Cosa dicono, in estrema sintesi, questi due rapporti?
Pur trattando questioni diverse, i due studi convergono -con estrema chiarezza- sulla necessità, assoluta ed urgente, che l’Unione Europea pensi ed agisca unitariamente in termini continentali se vuole sopravvivere e svilupparsi “in un mondo in cui i nostri rivali controllano molte delle risorse di cui abbiamo bisogno”. Draghi evidenzia che le modalità attuali di funzionamento della UE sono state progettate “per ‘il mondo di ieri’: pre-Covid, pre-Ucraina, pre-conflagrazione in Medio Oriente, prima del ritorno della rivalità tra grandi potenze” e sono ormai inefficaci nel mondo attuale.

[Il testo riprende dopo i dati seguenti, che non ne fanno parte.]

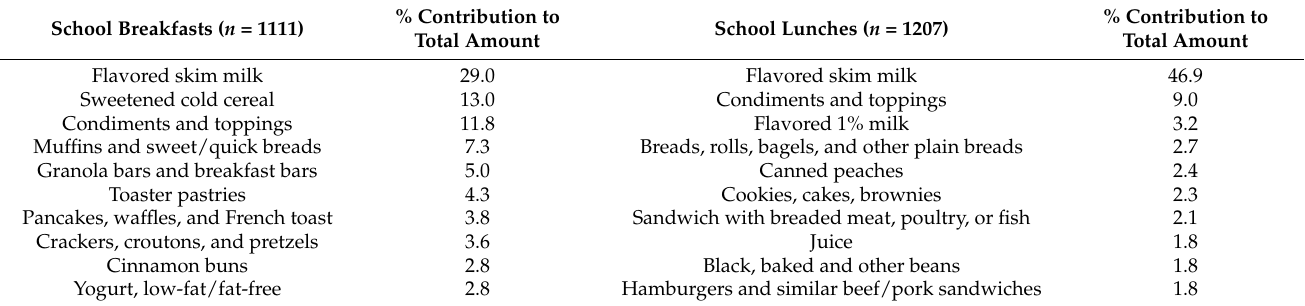
Table 2. Top ten sources of added sugars in school breakfasts and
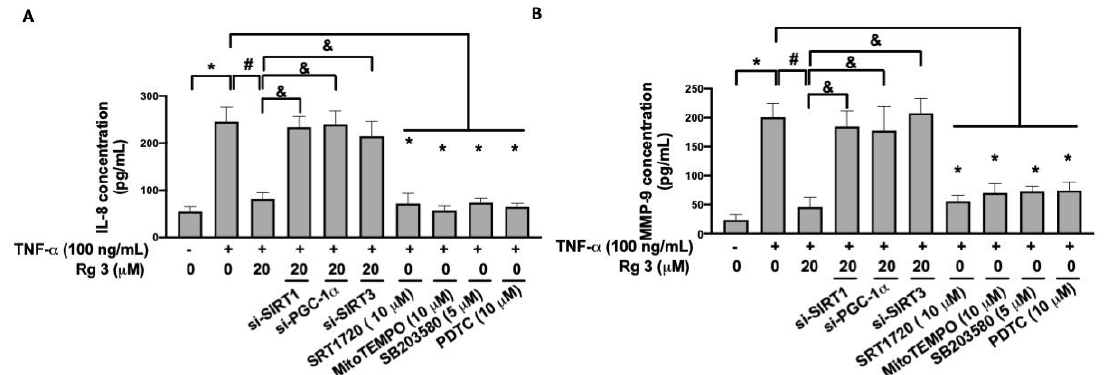
Figure 6. Rg3 reduces TNF- α -caused pro-inflammatory response and MMP-9 activation in human chondrocytes through SIRT1/PGC-1/SIRT3/NF-kB pathway. Chondrocytes were stimulated to 100 ng/mL TNF- α for 24 h were shown. The selective activator SIRT1, SRT1720, and the inhibitor of mitochondrial ROS, mitoTEMPO, the inhibitor of MAPK p38, S203580, and the inhibitor of NF- α B, PDTC, were pre-treated 2 h before TNF- α stimulation. The culture medium was collected for IL-8 ( A ) and MMP-9 ( B ) ELISA assay. (* indicating p < 0.05 compared with the control group; # indicating p < 0.05 compared to TNF- α -stimulated cells; & indicating p < 0.05 compared to TNF- α plus Rg3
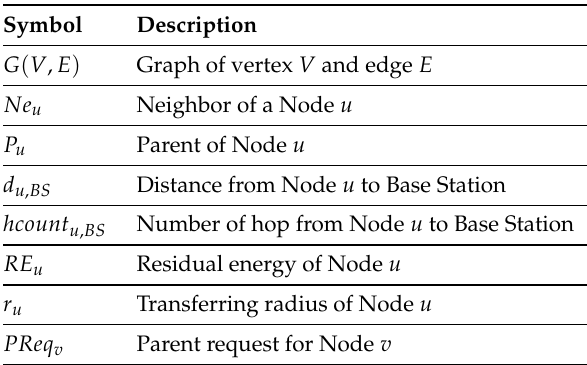
Table 3. Summary of the used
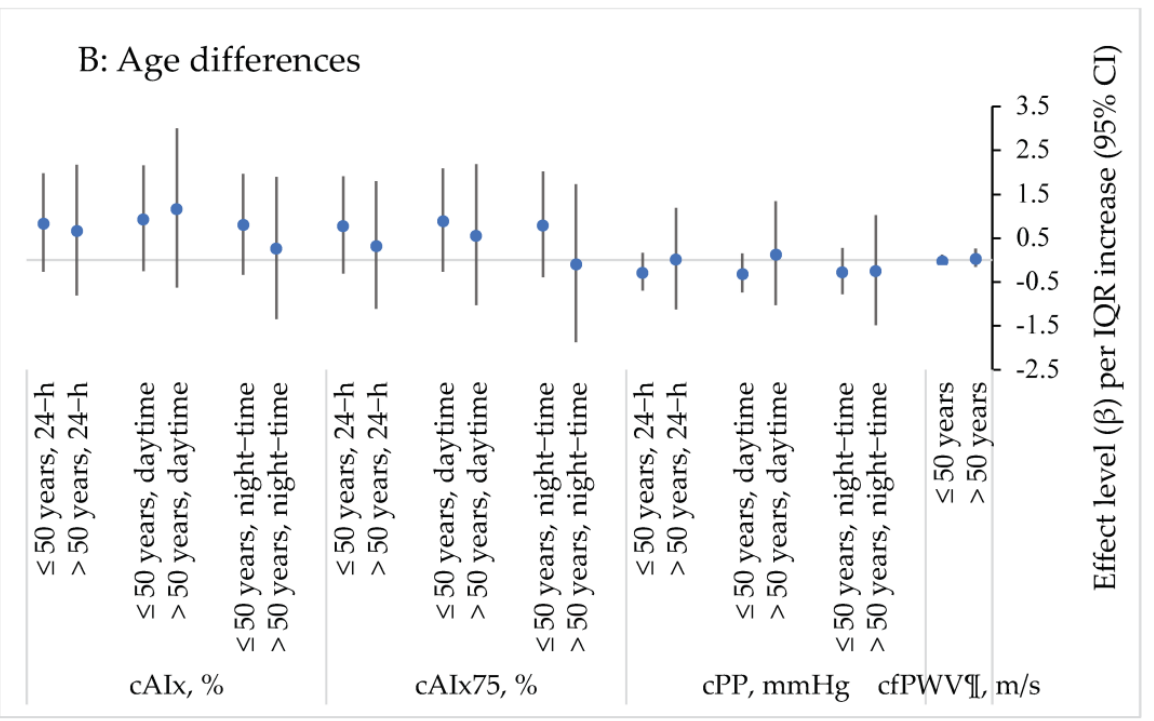
Figure 1. Association between VOCs and measures of arterial stiffness stratified by sex ( A ) and age ( B ). Multiple linear regression; adjusted for age, gender, BMI, waist–hip ratio, socioeconomic status (low, medium, high) and 24-h mean temperature; data are presented as mean change ( β ) and 95% confidence interval (CI) for one interquartile range (IQR) increase in indoor VOCs; cAIx— central (aortic) augmentation index; cAIx75—central (aortic) augmentation index normalised for heart rate; cPP—central (aortic) pulse pressure; cfPWV—carotid–femoral pulse wave velocity; ¶ —this measurement was obtained during the clinical pulse wave analysis assessment (rather than as an ambulatory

Abbiamo -precisa Draghi- per troppo tempo coltivato una competitività “interna”, cercando cioè “di migliorare la nostra posizione relativa rispetto agli altri e acquisire la loro quota di crescita. Abbiamo perseguito una strategia deliberata volta a ridurre i costi salariali gli uni rispetto agli altri e l’effetto netto è stato solo quello di indebolire la nostra domanda interna e minare il nostro modello sociale”.

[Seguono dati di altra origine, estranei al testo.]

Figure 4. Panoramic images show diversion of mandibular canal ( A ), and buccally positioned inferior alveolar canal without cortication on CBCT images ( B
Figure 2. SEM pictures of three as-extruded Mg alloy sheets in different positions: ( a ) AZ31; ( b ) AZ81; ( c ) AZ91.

Gli fa eco il rapporto di Letta quando afferma che l’Europa non può più fare a meno di un mercato finanziario unico che centralizzi tutte le emissioni di obbligazioni Ue convogliando i risparmi dei comuni cittadini nel finanziamento dell’economia reale.

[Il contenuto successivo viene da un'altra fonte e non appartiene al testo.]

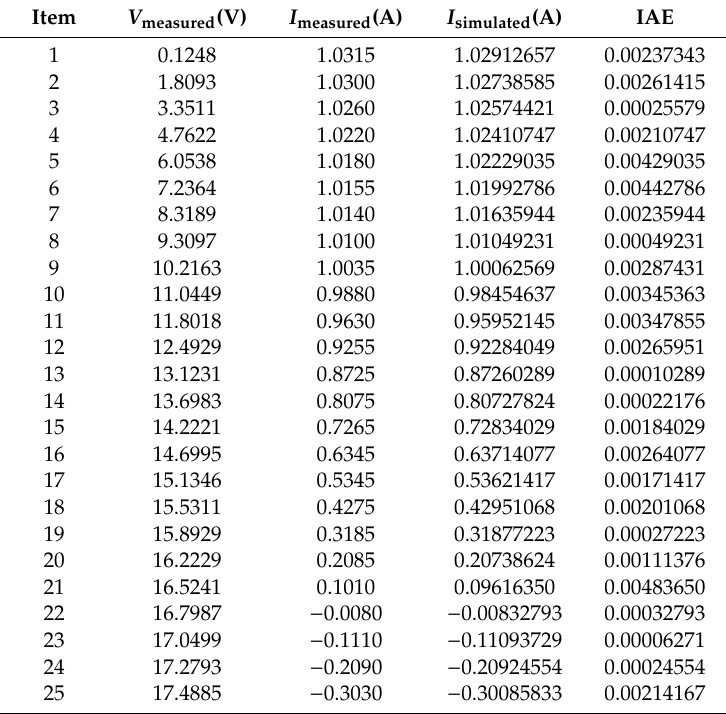
Table A4. Absolute error of IMFO for each measured on the PV module model.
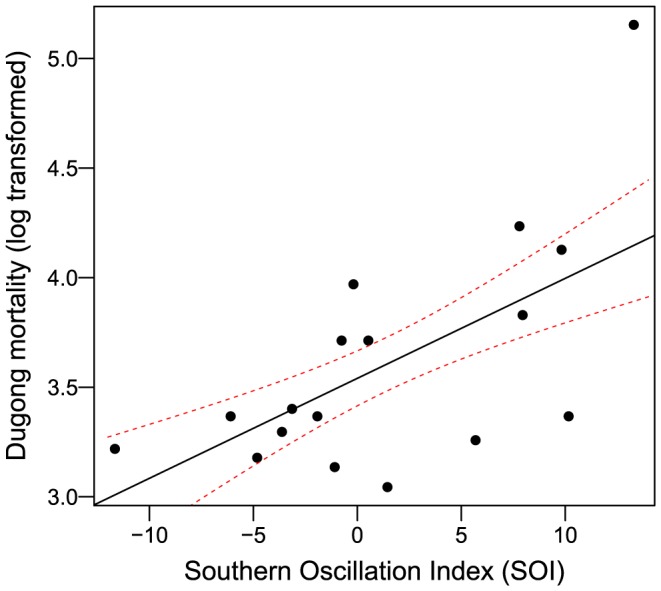
Relationship between annual natural mortality of dugongs and ENSO (SOI, annual average).The model was fit using robust regression (dotted red lines: 90% confidence intervals) and the outlier at the top of the graph is from 2011.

Insomma se noi europei vogliamo poter essere interattivi nella economia e nella società del mondo globale e non solo facili prede perché troppo piccoli rispetto ai grandi soggetti (Cina, USA, India, ecc.), dobbiamo -in termini di approccio- smetterla di pensare in termini nazionali e locali per ragionare con un respiro continentale.
Si tratta dunque di superare definitivamente la sciocca e miope mentalità del “padroni a casa nostra”, diventando consapevoli che l’unico modo per non restarci in trappola dentro “casa nostra”, è proprio quello di considerare nostra una casa più grande. Nulla di nuovo sotto al sole: un paio di secoli fa doveva apparire folle ai cittadini del Granducato di Toscana l’idea di condividere la propria storia con quelli del Lombardo-Veneto e incredibile per i sudditi dello Stato Pontificio “mescolare” i propri interessi a quelli del Regno delle due Sicilie… ma se la storia non fosse poi andata proprio nella direzione considerata allora più improbabile… non saremmo qui oggi a difendere la nostra “italianità”, magari obbligando astutamente i ristoranti ad inserire nei menu l’eccellenza dei nostri formaggi “nazionali”!
Mi ha fatto riflettere la conclusione dell’intervento di Mario Draghi: “Ripristinare la nostra competitività non è qualcosa che possiamo raggiungere da soli, o solo battendoci a vicenda. Ci impone di agire come Unione europea in un modo mai fatto prima. Abbiamo bisogno di un rinnovato partenariato tra gli Stati membri – una ridefinizione della nostra Unione che non sia meno ambiziosa di quella che fecero i padri fondatori 70 anni fa con la creazione della Comunità Europea del Carbone e dell’Acciaio“. La storia non si ferma e quelle che oggi ci sembrano frontiere invalicabili forse i nostri nipoti le considereranno solo la siepe del giardino, a meno che non vogliamo ostinarci a costruire barriere pur di sentirci “padroni a casa nostra”… proprio qui, nel Granducato di Toscana che tutto il mondo ci invidia.